Pence was once a Roman Catholic but embraced the Gospel at a Christian music concert. His conversion not only took him away from Priestcraft, which greatly disappointed his family, but also led him away from the Democratic Party (which genuine conversion is bound to do). Pence has been a member of Grace Evangelical Church in Indianapolis, a church affliated with the Evangelical Free Church, which is a relatively orthodox denomination. Pence has been a friend of Christian values, serving as governor of Indiana to help defund Planned Parenthood and defend religious liberty. Without any hesitation, Vice President Pence has done more to protect religious liberty both in Indiana and nationwide than a thousand Russell Moores. One would think that inviting Pence to give a short talk to the Convention messengers would make absolute sense. And yet, it has angered those who thought this year’s convention would only serve as a hat-tip to the progressive left wing of the SBC run by Russell Moore, Danny Akin, and Albert Mohler.

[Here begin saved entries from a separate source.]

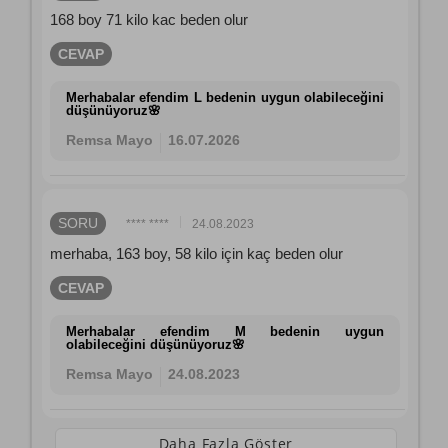
168 boy 71 kilo kac beden olur
CEVAP
Merhabalar efendim L bedenin uygun olabileceğini
düşünüyoruz🌸
Remsa Mayo
16.07.2026
SORU
**** ****
24.08.2023
merhaba, 163 boy, 58 kilo için kaç beden olur
CEVAP
Merhabalar efendim M bedenin uygun
olabileceğini düşünüyoruz🌸
Remsa Mayo
24.08.2023
Daha Fazla Göster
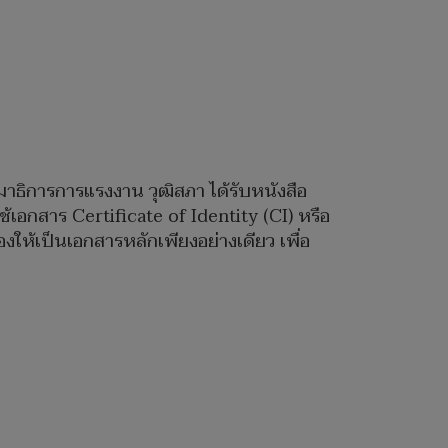
รมาธิการการแรงงาน วุฒิสภา ได้รับหนังสือ
้เอกสาร Certificate of Identity (CI) หรือ
ห้เป็นเอกสารหลักเพียงอย่างเดียว เพื่อ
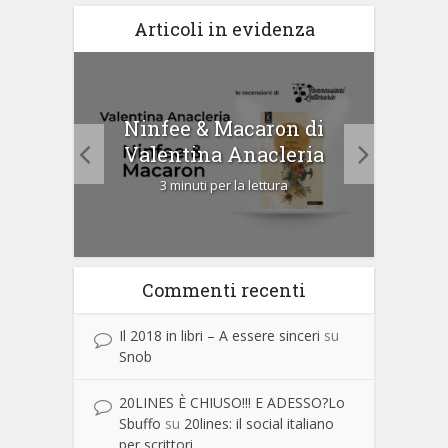
Articoli in evidenza
tà di
Ninfee & Macaron di
Cip
Valentina Anacleria
3 minuti per la lettura
Commenti recenti
Il 2018 in libri – A essere sinceri
su
Snob
20LINES È CHIUSO!!! E ADESSO?Lo
Sbuffo
su
20lines: il social italiano
per scrittori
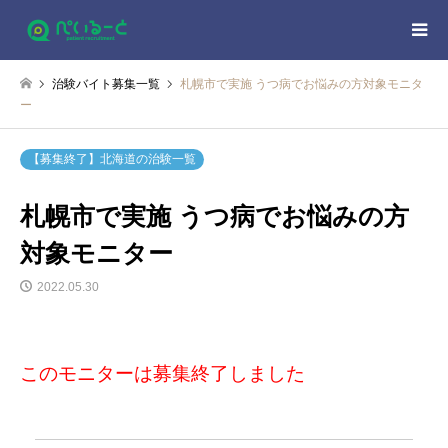
治験バイト募集一覧
札幌市で実施 うつ病でお悩みの方対象モニタ
ー
【募集終了】北海道の治験一覧
札幌市で実施 うつ病でお悩みの方
対象モニター
2022.05.30
このモニターは募集終了しました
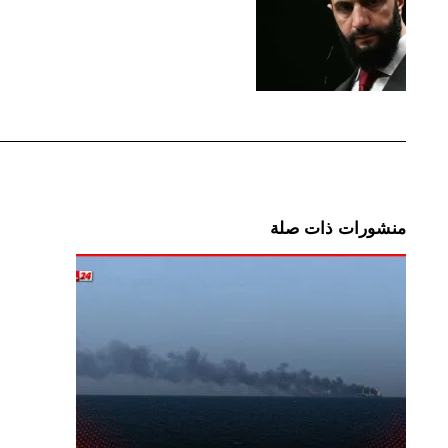
منشورات ذات صلة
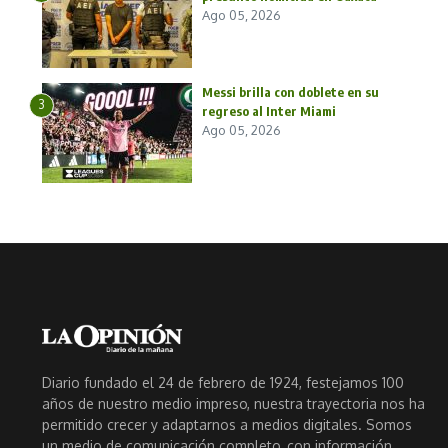
Ago 05, 2026
Messi brilla con doblete en su
3
regreso al Inter Miami
Ago 05, 2026
Diario fundado el 24 de febrero de 1924, festejamos 100
años de nuestro medio impreso, nuestra trayectoria nos ha
permitido crecer y adaptarnos a medios digitales. Somos
un medio de comunicación completo, con información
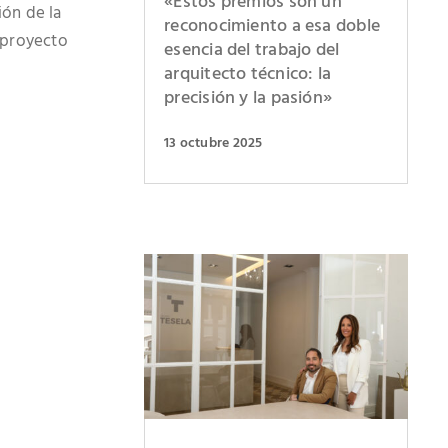
«Estos premios son un
ión de la
reconocimiento a esa doble
r proyecto
esencia del trabajo del
arquitecto técnico: la
precisión y la pasión»
13 octubre 2025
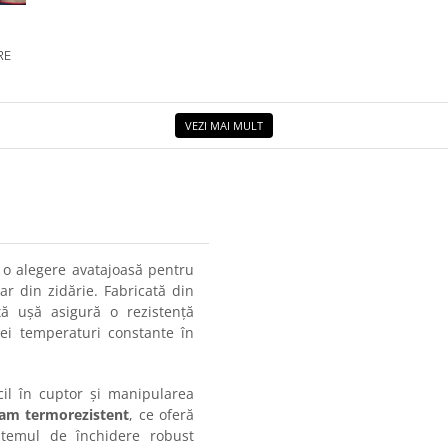
RE
VEZI MAI MULT
 o alegere avatajoasă pentru
r din zidărie. Fabricată din
tă ușă asigură o rezistență
ei temperaturi constante în
il în cuptor și manipularea
am termorezistent
, ce oferă
istemul de închidere robust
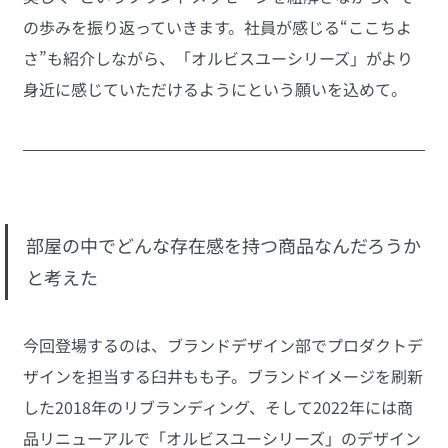
の歩みを振り返っていきます。社員が感じる“ここちよ
さ”も紹介しながら、「オルビスユーシリーズ」がより
身近に感じていただけるようにという願いを込めて。
部屋の中でどんな存在感を持つ商品なんだろうか
と考えた
今回登場するのは、ブランドデザイン部でプロダクトデ
ザインを担当する臼井もも子。ブランドイメージを刷新
した2018年のリブランディング、そして2022年には商
品リニューアルで「オルビスユーシリーズ」のデザイン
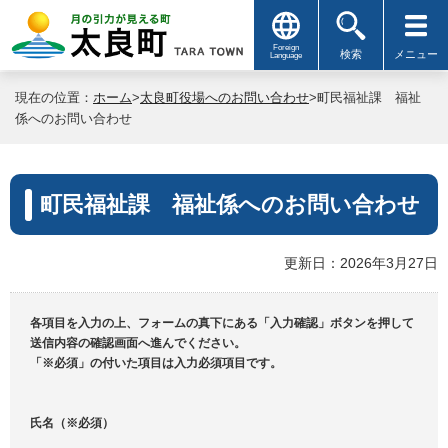
Foreign
検索
メニュー
Language
現在の位置：
ホーム
>
太良町役場へのお問い合わせ
>町民福祉課 福祉
係へのお問い合わせ
町民福祉課 福祉係へのお問い合わせ
更新日：2026年3月27日
各項目を入力の上、フォームの真下にある「入力確認」ボタンを押して
送信内容の確認画面へ進んでください。
「※必須」の付いた項目は入力必須項目です。
氏名（※必須）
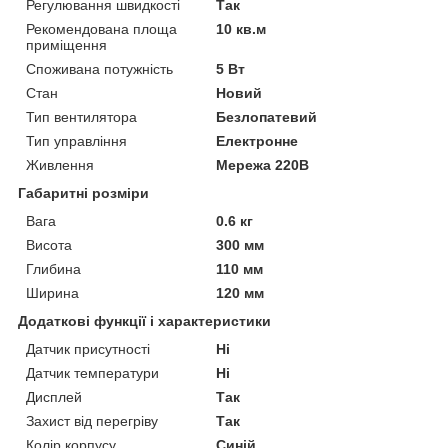
Регулювання швидкості
Так
Рекомендована площа
10 кв.м
приміщення
Споживана потужність
5 Вт
Стан
Новий
Тип вентилятора
Безлопатевий
Тип управління
Електронне
Живлення
Мережа 220В
Габаритні розміри
Вага
0.6 кг
Висота
300 мм
Глибина
110 мм
Ширина
120 мм
Додаткові функції і характеристики
Датчик присутності
Ні
Датчик температури
Ні
Дисплей
Так
Захист від перегріву
Так
Колір корпусу
Синій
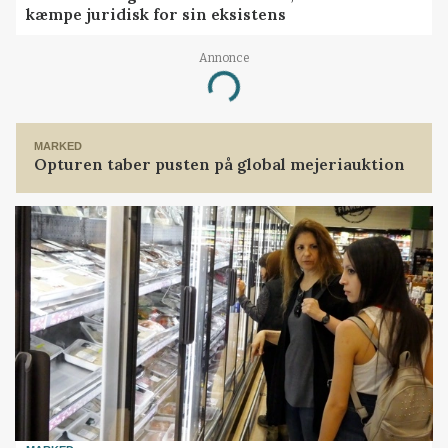
kæmpe juridisk for sin eksistens
Annonce
Loading...
MARKED
Opturen taber pusten på global mejeriauktion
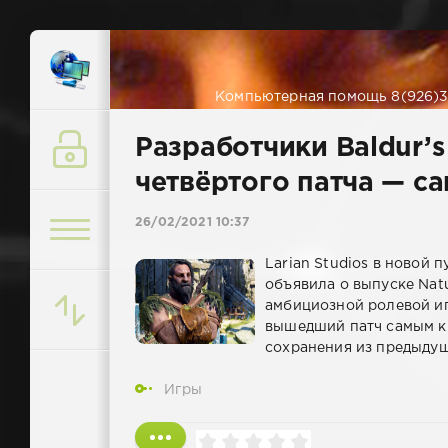
Компьютерная помощь 8(926)38
Разработчики Baldur’
четвёртого патча — с
26/02/2021 10:37
Larian Studios в новой
объявила о выпуске Nat
амбициозной ролевой игр
вышедший патч самым кр
сохранения из предыдущ
Игры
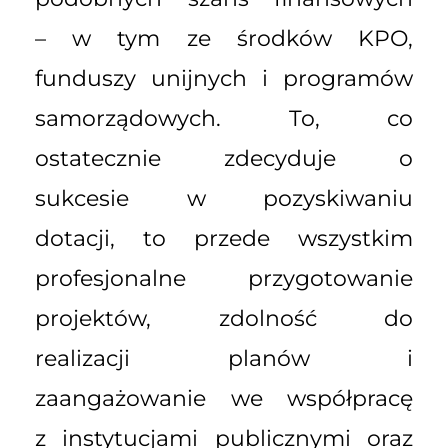
– w tym ze środków KPO,
funduszy unijnych i programów
samorządowych. To, co
ostatecznie zdecyduje o
sukcesie w pozyskiwaniu
dotacji, to przede wszystkim
profesjonalne przygotowanie
projektów, zdolność do
realizacji planów i
zaangażowanie we współpracę
z instytucjami publicznymi oraz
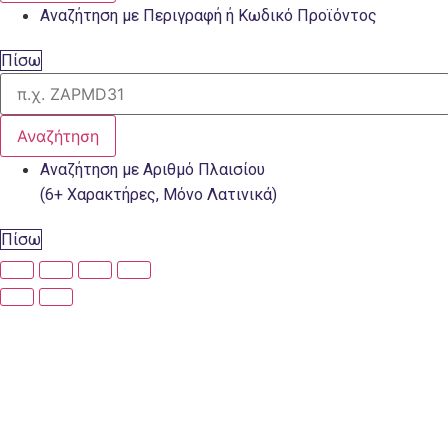
Αναζήτηση με Περιγραφή ή Κωδικό Προϊόντος
Πίσω
Αναζήτηση
Αναζήτηση με Αριθμό Πλαισίου
(6+ Χαρακτήρες, Μόνο Λατινικά)
Πίσω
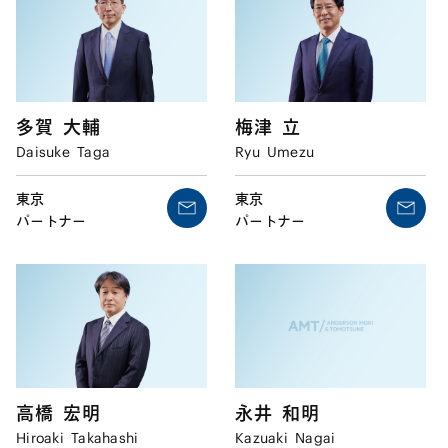
多賀
大輔
梅津
立
Daisuke
Taga
Ryu
Umezu
東京
東京
パートナー
パートナー
高橋
宏明
永井
和明
Hiroaki
Takahashi
Kazuaki
Nagai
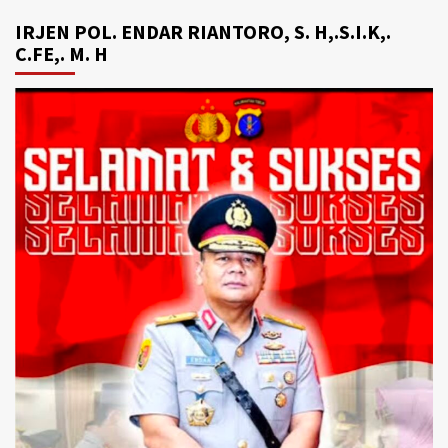
IRJEN POL. ENDAR RIANTORO, S. H,.S.I.K,.
C.FE,. M. H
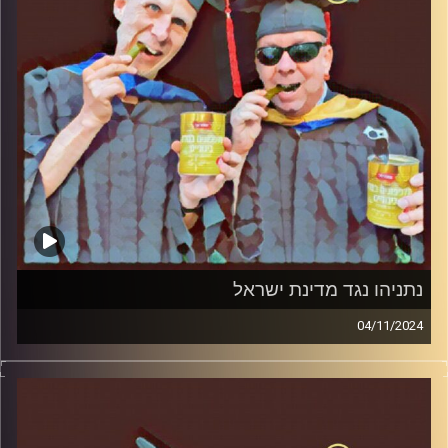
נתניהו נגד מדינת ישראל
04/11/2024
המערכת הפוליטית על ספת הפסיכולוג, עם פרופסור בועז בן-
דוד ופרופסור גלעד הירשברגר.
קרדיט תמונות:
AudioVersity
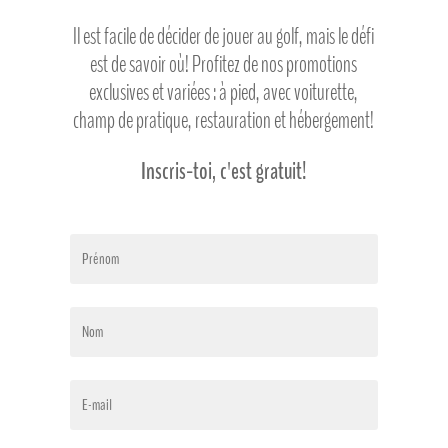
Il est facile de décider de jouer au golf, mais le défi
est de savoir où! Profitez de nos promotions
exclusives et variées : à pied, avec voiturette,
champ de pratique, restauration et hébergement!
Inscris-toi, c'est gratuit!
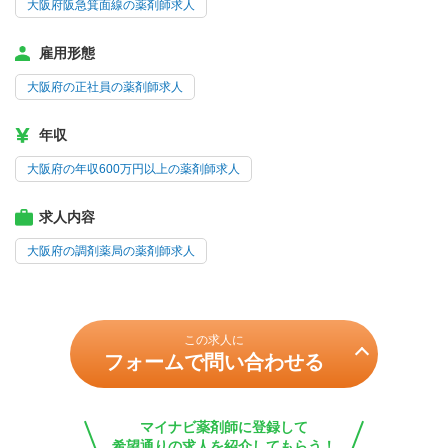
大阪府阪急箕面線の薬剤師求人
雇用形態
大阪府の正社員の薬剤師求人
年収
大阪府の年収600万円以上の薬剤師求人
求人内容
大阪府の調剤薬局の薬剤師求人
この求人に
フォームで問い合わせる
マイナビ薬剤師に登録して
希望通りの求人を紹介してもらう！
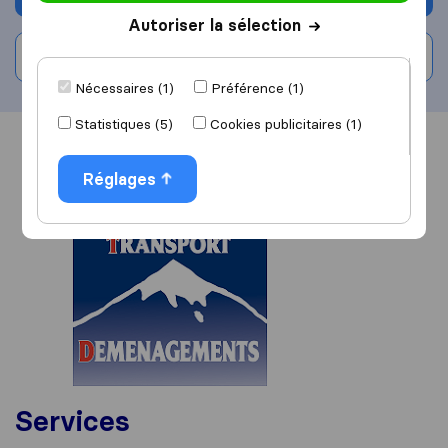
Autoriser la sélection
Rédiger un avis
Nécessaires (1)
Préférence (1)
Statistiques (5)
Cookies publicitaires (1)
Vue d'ensemble
Avis
Sources
Réglages
Services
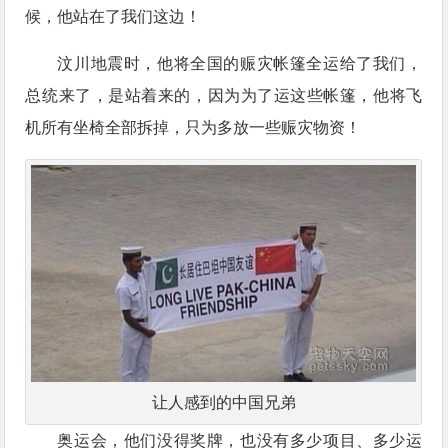
候，他站在了我们这边！
汶川地震时，他将全国的赈灾帐篷全运给了我们，
总统来了，是站着来的，因为为了运这些帐篷，他将飞
机所有坐椅全部拆掉，只为多放一些赈灾物资！
让人感到的中国兄弟
奥运会，他们没得奖牌，也没有多少项目、多少运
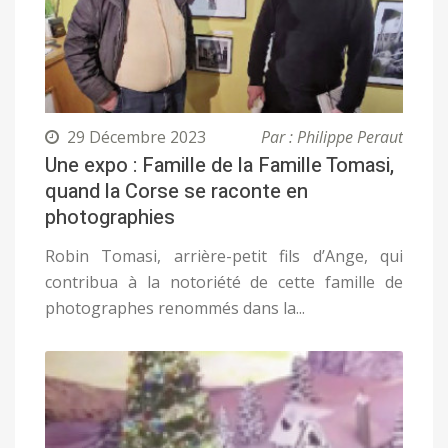
29 Décembre 2023
Par : Philippe Peraut
Une expo : Famille de la Famille Tomasi,
quand la Corse se raconte en
photographies
Robin Tomasi, arrière-petit fils d’Ange, qui
contribua à la notoriété de cette famille de
photographes renommés dans la...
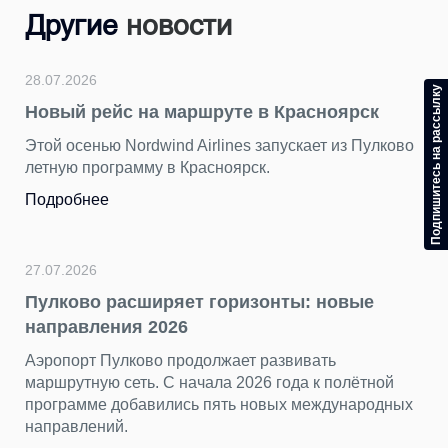
Другие
новости
28.07.2026
Подпишитесь на рассылку
Новый рейс на маршруте в Красноярск
Этой осенью Nordwind Airlines запускает из Пулково
летную программу в Красноярск.
Подробнее
27.07.2026
Пулково расширяет горизонты: новые
направления 2026
Аэропорт Пулково продолжает развивать
маршрутную сеть. С начала 2026 года к полётной
программе добавились пять новых международных
направлений.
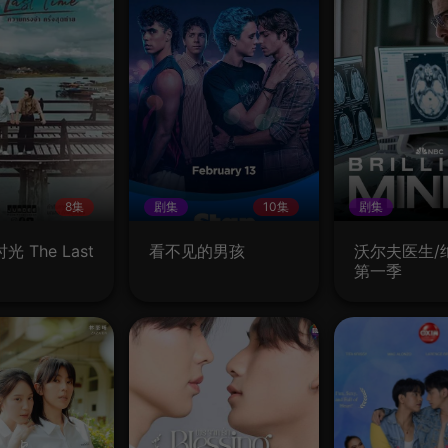
8集
剧集
10集
剧集
 The Last
看不见的男孩
沃尔夫医生/
第一季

I can’t see any way for a member of a President’s administration to address the convention without our convention being seen as supportive and politically tied. When Mike Pence enters, he’ll receive a standing ovation from a (likely vast) majority of the messengers. This will alienate those in our own family who by conviction do not or cannot support this administration. Instead of standing together in unity over the gospel, our political differences will be put on display for an extended ovation.
Of course, Hobbes and the SBC’s left wing have a terribly short memory.
Russell Moore, who has repeatedly used his position as SBC spokesman on political issues to attack Donald Trump and the Trump administration (as well as any pastors who support them) – the same Russell Moore who is operating as the braintrust that runs the Social Justice wing of the convention, invited Hillary Clinton to speak at an official Southern Baptist event in August of 2015. At the North American Mission Board (NAMB) “Send Conference,” Moore invited three non-Christians to speak to Southern Baptists, including two Roman Catholics – Marco Rubio and Jeb Bush – who ended up accepting the invitation. Not accepting the invitation was Hillary Clinton. Nonetheless, Hillary Clinton was invited to speak to quantitatively more Southern Baptists than will be present to hear Vice President Mike Pence.
At the time, Moore drew a small amount of criticism for not inviting politicians who were actual Christians to speak, or those associated with Southern Baptist Churches, like Mike Huckabee (a former president of the Arkansas Baptist State Convention), Ted Cruz or Rick Perry. Moore did not receive any criticism from Brent Hobbes, Dwight Marxissic, Eric Mason, Thabiti Anyabwile or others for inviting non-believing politicians to address Convention members or even for inviting Hillary Clinton (who claims membership in the United Methodist Church), who is opposed to virtually anything closely resembling a Judeo-Christian worldview.